The R CEDARS package includes a small simulated clinical notes corpus. This corpus is fictitious and does not contain information from real patients. Once access to MongoDB has been achieved, you can install and test drive CEDARS with the following code:

devtools::install_github("simon-hans/CEDARS", upgrade="never")
library(CEDARS)

# The code below creates an instance of CEDARS project on a public test MongoDB cluster, populated
# with fictitious EHR corpora.

# MongoDB credentials
db_user_name <- "testUser"
db_user_pw <- "testPW"
db_host <- "cedars.yvjp6.mongodb.net"
db_replica_set <- NA
db_port <- NA

# Using standard MongoDB URL format
uri_fun <- mongo_uri_standard

# Name for MongoDB database which will contain the CEDARS project
# In this case we generate a random name
mongo_database <- find_project_name()

# We create the database and all required collections on a test cluster
create_project(uri_fun, db_user_name, db_user_pw, db_host, db_replica_set, db_port, mongo_database,
  "CEDARS Example Project", "Dr Smith")

# Adding one CEDARS end user
add_end_user(uri_fun, db_user_name, db_user_pw, db_host, db_replica_set, db_port, mongo_database, "John",
  "strongpassword")

# Negex is included with CEDARS and required for assessment of negation
negex_upload(uri_fun, db_user_name, db_user_pw, db_host, db_replica_set, db_port, mongo_database)

# Uploading the small simulated collection of EHR corpora
batch_upload_notes(uri_fun, db_user_name, db_user_pw, db_host, db_replica_set, db_port, mongo_database,
  simulated_patients)

# This is a simple query which will report all sentences with a word starting in
# "bleed" or "hem", or an exact match for "bled"
search_query <- "bleed* OR hem* OR bled"
use_negation <- TRUE
hide_duplicates <- TRUE
skip_after_event <- TRUE
save_query(uri_fun, db_user_name, db_user_pw, db_host, db_replica_set, db_port, mongo_database, search_query,
  use_negation, hide_duplicates, skip_after_event)

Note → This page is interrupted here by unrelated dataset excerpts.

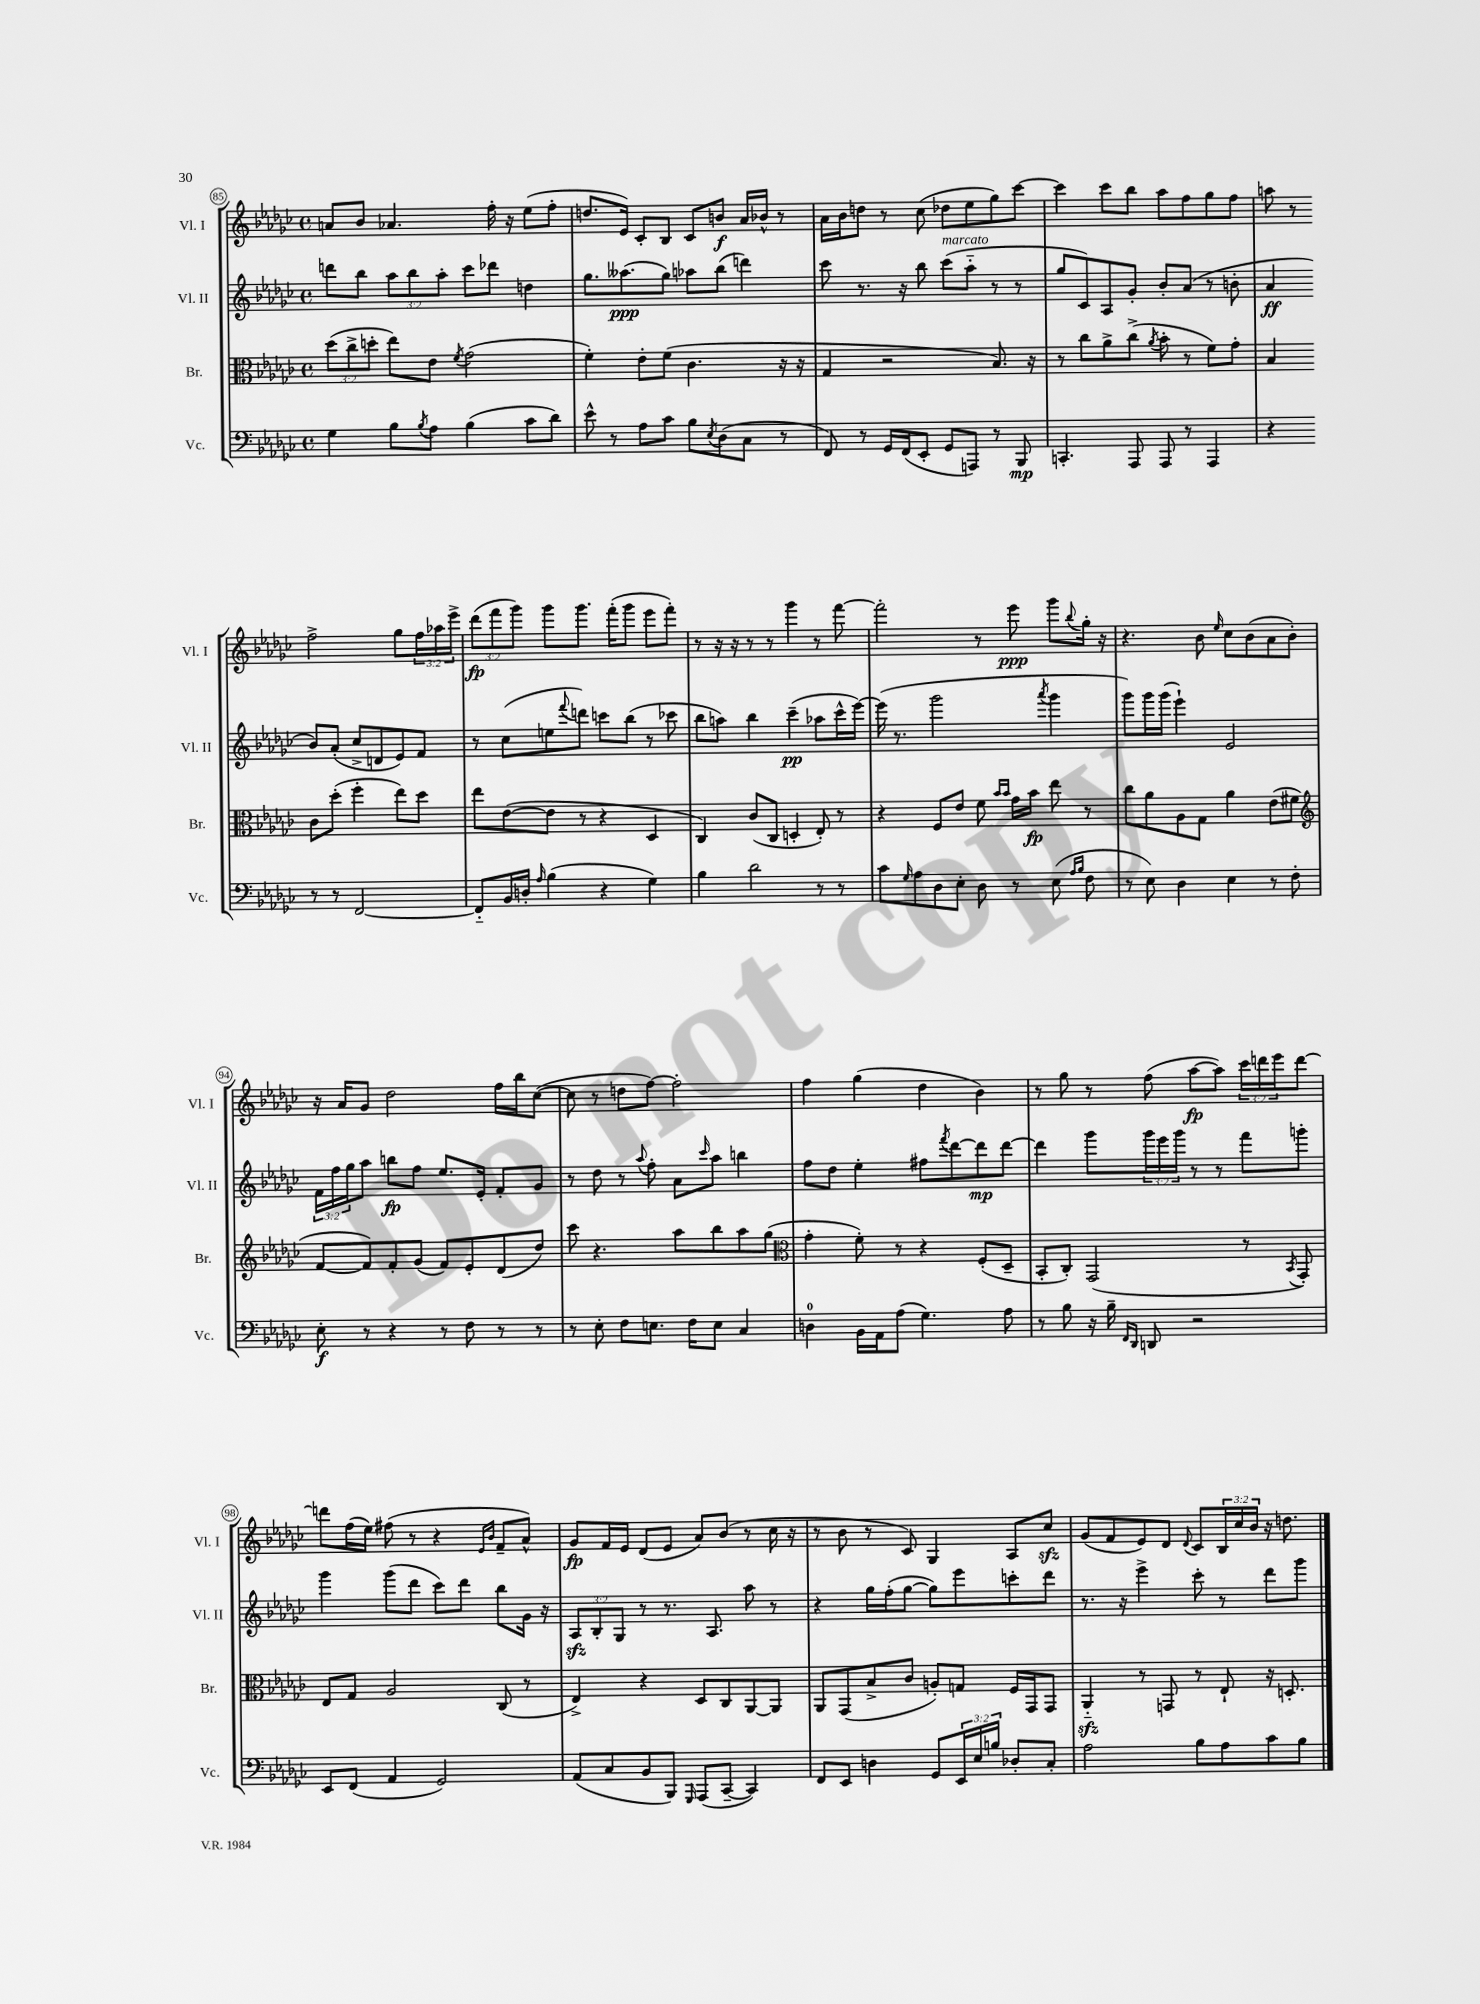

**kern	**dynam	**kern	**dynam	**kern	**dynam	**kern	**dynam
*part4	*part4	*part3	*part3	*part2	*part2	*part1	*part1
*staff4	*staff4	*staff3	*staff3	*staff2	*staff2	*staff1	*staff1
*I"Vc.	*	*I"Br.	*	*I"Vl. II	*	*I"Vl. I	*
*I'Vc.	*	*I'Br.	*	*I'Vl. II	*	*I'Vl. I	*
*clefF4	*	*clefC3	*	*clefG2	*	*clefG2	*
*k[b-e-a-d-g-c-]	*	*k[b-e-a-d-g-c-]	*	*k[b-e-a-d-g-c-]	*	*k[b-e-a-d-g-c-]	*
*M4/4	*	*M4/4	*	*M4/4	*	*M4/4	*
*met(c)	*	*met(c)	*	*met(c)	*	*met(c)	*
=85	=85	=85	=85	=85	=85	=85	=85
4G-\	.	(12dd-\L	.	8dddn\L	.	8an/L	.
.	.	12cc-^\	.	.	.	.	.
.	.	.	.	8bb-\J	.	8b-/J	.
.	.	12ddn'\J	.	.	.	.	.
8B-\L	.	8ee-\L)	.	12aa-\L	.	4.a-X/	.
.	.	.	.	12bb-\	.	.	.
8qB-/	.	.	.	.	.	.	.
8A-\J	.	8e-\J	.	.	.	.	.
.	.	.	.	12aa-'\J	.	.	.
.	.	8qf/	.	.	.	.	.
(4B-\	.	(2g-\	.	8ccc-\L	.	.	.
.	.	.	.	8ddd-X\J	.	16ff'\	.
.	.	.	.	.	.	16r	.
8c-\L	.	.	.	4ddn\	.	(8ee-\L	.
8d-\J)	.	.	.	.	.	8ff'\J	.
=86	=86	=86	=86	=86	=86	=86	=86
8e-^^\	.	4f'\)	.	8.gg-\L	.	8.ddn/L	.
8r	.	.	.	.	.	.	.
.	.	.	.	(8.aa--X\	ppp	16e-/Jk)	.
8A-\L	.	8e-'\L	.	.	.	8c-'/L	.
8c-\J	.	(8f\J	.	8gg-\J)	.	8B-/J	.
8B-\L	.	4.c-\	.	8aa-X\L	.	8c-/L	.
8qE-/	.	.	.	.	.	.	.
(8D-\	.	.	.	(8bb-\J	.	8bn/J	f
8C-\J	.	.	.	4dddn\)	.	16a-/LL	.
.	.	.	.	.	.	16b-X^^/JJ	.
8r	.	16r	.	.	.	8r	.
.	.	16r	.	.	.	.	.
=87	=87	=87	=87	=87	=87	=87	=87
8FF/)	.	4G-/	.	8ccc-\	.	16a-\LL	.
.	.	.	.	.	.	16b-\J	.
8r	.	.	.	8.r	.	8ddn\J	.
16GG-/LL	.	2r	.	.	.	8r	.
(16FF/J	.	.	.	16r	.	.	.
8EE-'/J	.	.	.	8bb-\	.	(8cc-\	.
!	!	!	!	!LO:TX:a:i:t=marcato	!	!	!
8GG-/L	.	.	.	(8ccc-\L	.	8dd-X\L	.
8AAAn/J)	.	.	.	8aa-\J	.	8ee-\	.
8r	.	8.B-/)	.	8r	.	8gg-\)	.
8BBB-/	mp	.	.	8r	.	[8ccc-\J	.
.	.	16r	.	.	.	.	.
=88	=88	=88	=88	=88	=88	=88	=88
4.CCn'/	.	8r	.	8gg-/L	.	4ccc-\]	.
.	.	8cc-\L	.	8c-/)	.	.	.
.	.	8a-^\	.	8A-/	.	8ccc-\L	.
8AAA-/	.	(8cc-^\J	.	8g-'/J	.	8bb-\J	.
.	.	8qa-/	.	.	.	.	.
8AAA-/	.	8b-'\	.	8b-'/L	.	8aa-\L	.
8r	.	8r	.	(8a-/J	.	8ff\	.
4AAA-/	.	8f\L)	.	8r	.	8gg-\	.
.	.	8g-'\J	.	8bn'\	.	8ff\J	.
=89	=89	=89	=89	=89	=89	=89	=89
4r	.	4B-/	.	4a-/	ff	8aan\	.
.	.	.	.	.	.	8r	.
8r	.	8c-\L	.	8b-/L)	.	2ff^\	.
8r	.	(8dd-'\J	.	(8a-'/J	.	.	.
[2FF/	.	4ff'\	.	8cc-^/L	.	.	.
.	.	.	.	8dn/	.	.	.
.	.	8ee-\L)	.	8e-/)	.	8gg-\L	.
.	.	8dd-\J	.	8f/J	.	24ff\L	.
.	.	.	.	.	.	24aa-X\	.
.	.	.	.	.	.	24eee-^\JJ	.
!!LO:LB:g=z
=90	=90	=90	=90	=90	=90	=90	=90
8FF/L]	.	8ee-\L	.	8r	.	(12ddd-\L	fp
.	.	.	.	.	.	12fff\	.
16BB-/L	.	([8e-\	.	(8cc-\L	.	.	.
.	.	.	.	.	.	12ggg-\J)	.
16Dn'/JJ	.	.	.	.	.	.	.
16qqA-/	.	.	.	.	.	.	.
(4B-\	.	8e-\J]	.	8een\	.	8ggg-\L	.
.	.	.	.	8qqfff/	.	.	.
.	.	8r	.	8dddn\J)	.	8.ggg-\J	.
4r	.	4r	.	8cccn\L	.	.	.
.	.	.	.	.	.	(16fff'\KL	.
.	.	.	.	(8bb-\J	.	8ggg-\J	.
4G-\)	.	4D-/	.	8r	.	8eee-\L	.
.	.	.	.	8ccc-X\	.	8fff'\J)	.
=91	=91	=91	=91	=91	=91	=91	=91
4B-\	.	4C-/)	.	8bb-\L	.	8r	.
.	.	.	.	8aan\J)	.	16r	.
.	.	.	.	.	.	16r	.
2d-\	.	(8c-/L	.	4bb-\	.	8r	.
.	.	8C-/J	.	.	.	8r	.
.	.	4Dn'/	.	(4ccc-~\	pp	4ggg-\	.
8r	.	8E-'/)	.	8aa-X\L	.	8r	.
8r	.	8r	.	16ccc-^^\L	.	[8fff\	.
.	.	.	.	[16eee-\JJ)	.	.	.
=92	=92	=92	=92	=92	=92	=92	=92
8c-\L	.	4r	.	(16eee-\]	.	2fff'\]	.
.	.	.	.	8.r	.	.	.
16qqG-/	.	.	.	.	.	.	.
8A-\	.	.	.	.	.	.	.
8D-\	.	8F/L	.	2ggg-\	.	.	.
8E-'\J	.	8e-/J	.	.	.	.	.
8D-\	.	8f\	.	.	.	8r	.
.	.	16qqb-/LL	.	.	.	.	.
.	.	16qqb-/JJ	.	.	.	.	.
8r	.	16g-\LL	.	.	.	8eee-\	ppp
.	.	16b-\JJ	fp	.	.	.	.
.	.	.	.	8qaaa-/	.	.	.
(8E-\	.	8ee-\	.	4ggg-\	.	8ggg-\L	.
16qqA-/LL	.	.	.	.	.	.	.
16qqB-/JJ	.	.	.	.	.	8qqbb-/	.
8F\	.	8r	.	.	.	16gg-'\Jk	.
.	.	.	.	.	.	16r	.
=93	=93	=93	=93	=93	=93	=93	=93
8r	.	8cc-\L	.	8ggg-\L)	.	4.r	.
8E-\)	.	8a-\	.	16ggg-\L	.	.	.
.	.	.	.	(16ggg-\JJ	.	.	.
4D-\	.	8A-\	.	4eee-`\)	.	.	.
.	.	8G-\J	.	.	.	8b-\	.
.	.	.	.	.	.	16qqee-/	.
4E-\	.	4a-\	.	2e-/	.	8cc-\L	.
.	.	.	.	.	.	(8b-\	.
8r	.	(8e-\L	.	.	.	8a-\	.
8F'\	.	8f#X\J	.	.	.	8b-'\J)	.
!!LO:LB:g=z
=94	=94	=94	=94	=94	=94	=94	=94
*	*	*clefG2	*	*	*	*	*
8E-'\	f	[8f/L	.	24f\LL	.	16r	.
.	.	.	.	24ff\	.	.	.
.	.	.	.	.	.	16a-/KL	.
.	.	.	.	24gg-\J	.	.	.
8r	.	8f/])	.	8aa-\J	.	8g-/J	.
4r	.	8f'/	.	8bbn\L	fp	2dd-\	.
.	.	(8g-/J	.	8ff\J	.	.	.
8r	.	8f/L)	.	8.ee-/L	.	.	.
8F\	.	8e-'/	.	.	.	.	.
.	.	.	.	16e-'/Jk	.	.	.
8r	.	(8d-/	.	8f'/L	.	16ff\LL	.
.	.	.	.	.	.	16bb-\J	.
8r	.	8dd-/J)	.	8g-/J	.	([8cc-\J	.
=95	=95	=95	=95	=95	=95	=95	=95
8r	.	8ccc-\	.	8r	.	8cc-\]	.
8E-'\	.	4.r	.	8dd-\	.	8r	.
8F\L	.	.	.	8r	.	8ddn\L	.
.	.	.	.	8qqaa-/	.	.	.
8.En\J	.	.	.	8ff'\	.	[8ff\J)	.
.	.	8aa-\L	.	8a-\L	.	2ff'\]	.
16F\KL	.	.	.	.	.	.	.
.	.	.	.	16qqccc-/	.	.	.
8E\J	.	8bb-\	.	8aa-\J	.	.	.
4C-/	.	8aa-\	.	4bbn\	.	.	.
.	.	(8gg-\J	.	.	.	.	.
=96	=96	=96	=96	=96	=96	=96	=96
*	*	*clefC3	*	*	*	*	*
4Dn\	.	4g-'\	.	8ff\L	.	4ff\	.
.	.	.	.	8dd-\J	.	.	.
16BB-\LL	.	8f'\)	.	4ee-'\	.	(4gg-\	.
16AA-\J	.	.	.	.	.	.	.
(8A-\J	.	8r	.	.	.	.	.
4.G-\)	.	4r	.	8ff#X\L	.	4dd-\	.
.	.	.	.	8qfff/	.	.	.
.	.	.	.	[8ddd-\	.	.	.
.	.	(8F'/L	.	8ddd-\]	mp	4b-\)	.
8A-\	.	8D-~/J	.	[8ddd-\J	.	.	.
=97	=97	=97	=97	=97	=97	=97	=97
8r	.	8BB-'/L	.	4ddd-\]	.	8r	.
8B-\	.	8C-'/J)	.	.	.	8gg-\	.
16r	.	(2GG-/	.	8ggg-\L	.	8r	.
16B-~\	.	.	.	.	.	.	.
16qqFF/LL	.	.	.	.	.	.	.
16qqDD-/JJ	.	.	.	.	.	.	.
8DDn/	.	.	.	24ggg-\L	.	(8ff\	.
.	.	.	.	24eee-\	.	.	.
.	.	.	.	24ggg-\JJ	.	.	.
2r	.	.	.	8r	.	[8aa-\L	fp
.	.	.	.	8r	.	8aa-\J])	.
.	.	8r	.	8fff\L	.	24ccc-\LL	.
.	.	.	.	.	.	24dddn\	.
.	.	.	.	.	.	24eee-\J	.
.	.	8qBB-/	.	.	.	.	.
.	.	8GG-'/)	.	8gggn'\J	.	[8ddd\J	.
!!LO:LB:g=z
=98	=98	=98	=98	=98	=98	=98	=98
8EE-/L	.	8E-/L	.	4ggg-\	.	8dddn\L]	.
(8FF/J	.	8G-/J	.	.	.	(16ff\L	.
.	.	.	.	.	.	16ee-\JJ)	.
4AA-/	.	2A-/	.	(8ggg-\L	.	(8ff#X\	.
.	.	.	.	8ddd-\J	.	8r	.
2GG-/)	.	.	.	8ccc-\L)	.	4r	.
.	.	.	.	8ddd-\J	.	.	.
.	.	.	.	.	.	16qqe-/LL	.
.	.	.	.	.	.	16qqb-/JJ	.
.	.	(8C-/	.	8bb-\L	.	8f~/L	.
.	.	8r	.	16g-\Jk	.	8a-^^/J)	.
.	.	.	.	16r	.	.	.
=99	=99	=99	=99	=99	=99	=99	=99
(8AA-/L	.	4E-^/)	.	12A-zz/L	.	8g-/L	fp
.	.	.	.	12B-'/	.	.	.
8C-/	.	.	.	.	.	16f/L	.
.	.	.	.	12G-/J	.	.	.
.	.	.	.	.	.	16e-/JJ	.
8BB-/	.	4r	.	8r	.	(8d-/L	.
8BBB-/J)	.	.	.	8.r	.	8e-/J	.
16qqGGG-/	.	.	.	.	.	.	.
(8AAA-/L	.	8D-/L	.	.	.	8a-/L)	.
.	.	.	.	8.A-/	.	.	.
[8CC-~/J	.	8C-/	.	.	.	(8b-/J	.
4CC-/])	.	[8AA-/	.	8aa-\	.	8r	.
.	.	8AA-/J]	.	8r	.	16cc-\	.
.	.	.	.	.	.	16r	.
=100	=100	=100	=100	=100	=100	=100	=100
8FF/L	.	8AA-/L	.	4r	.	8r	.
8EE-/J	.	(8GG-/	.	.	.	8b-\	.
4Dn\	.	8B-^/	.	16gg-\LL	.	8r	.
.	.	.	.	(16ff'\J	.	.	.
.	.	8c-/J	.	[8gg-\J	.	8c-/)	.
8GG-/L	.	8An'/L)	.	8gg-\L])	.	4G-/	.
24EE-/L	.	8Gn/J	.	8eee-\	.	.	.
24E-/	.	.	.	.	.	.	.
24Bn/JJ	.	.	.	.	.	.	.
8D-X'/L	.	16F/LL	.	8cccn'\	.	8A-/L	.
.	.	16GG-/J	.	.	.	.	.
8C-'/J	.	8GG-/J	.	8ddd-\J	.	8cc-zz/J	.
=101	=101	=101	=101	=101	=101	=101	=101
2A-\	.	4AA-zz/	.	8.r	.	(8g-/L	.
.	.	.	.	.	.	8f/	.
.	.	.	.	16r	.	.	.
.	.	8r	.	4eee-^\	.	8e-/)	.
.	.	8GGn/	.	.	.	8d-/J	.
.	.	.	.	.	.	8qqd-/	.
8B-\L	.	8r	.	8ccc-'\	.	8c-/L	.
8A-\	.	8E-`/	.	8r	.	24B-/L	.
.	.	.	.	.	.	24cc-/	.
.	.	.	.	.	.	24b-/JJ	.
8c-\	.	16r	.	8ddd-\L	.	16r	.
.	.	8.Dn'/	.	.	.	8.ddn\	.
8B-\J	.	.	.	8ggg-\J	.	.	.
==	==	==	==	==	==	==	==
*-	*-	*-	*-	*-	*-	*-	*-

# Running the NLP annotations on EHR corpora
# We are only using one core, for large datasets parallel processing is faster
automatic_NLP_processor(NA, "latin1", "udpipe", uri_fun, db_user_name, db_user_pw,
  db_host, db_replica_set, db_port, mongo_database, max_n_grams_length = 0, negex_depth = 6, select_cores = 1)

# Pre-searching based on query
# This is optional but will speed-up the interface
pre_search(patient_vect = NA, uri_fun, db_user_name, db_user_pw, db_host, db_replica_set, db_port, mongo_database)

# Start the CEDARS GUI locally
# Your user name is "John", password is "strongpassword"
# Once you have entered those credentials, click on button "ENTER NEW DATE" and CEDARS will seek the first record to annotate
# Try out the interface, adjudicating sentences, entering event dates, comments, moving between sentences and searching for records
# Once you have entered some data, close the GUI
start_local(db_user_name, db_user_pw, db_host, db_replica_set, db_port, mongo_database)

# Obtaining events and info associated with data entry
# The annotations entered in the GUI are now available in this dataframe
event_output <- download_events(uri_fun, db_user_name, db_user_pw, db_host, db_replica_set, db_port, mongo_database)

# Remove project from MongoDB
terminate_project(uri_fun, db_user_name, db_user_pw, db_host, db_replica_set, db_port, mongo_database, fast=TRUE)

If your systems use a different MongoDB URI string standard, you will have to substitute your string-generating function.

Future Development

We are currently documenting the performance of CEDARS with a focus on oncology clinical research. At the present time, we wish to solidify the CEDARS user interface and ensure a smooth experience in multi-user settings. In the longer term, plug-in modules featuring enhanced query generation and adaptive learning will be integrated into the R workflow. Support for other NLP engines and extensive parallel processing are also desirable.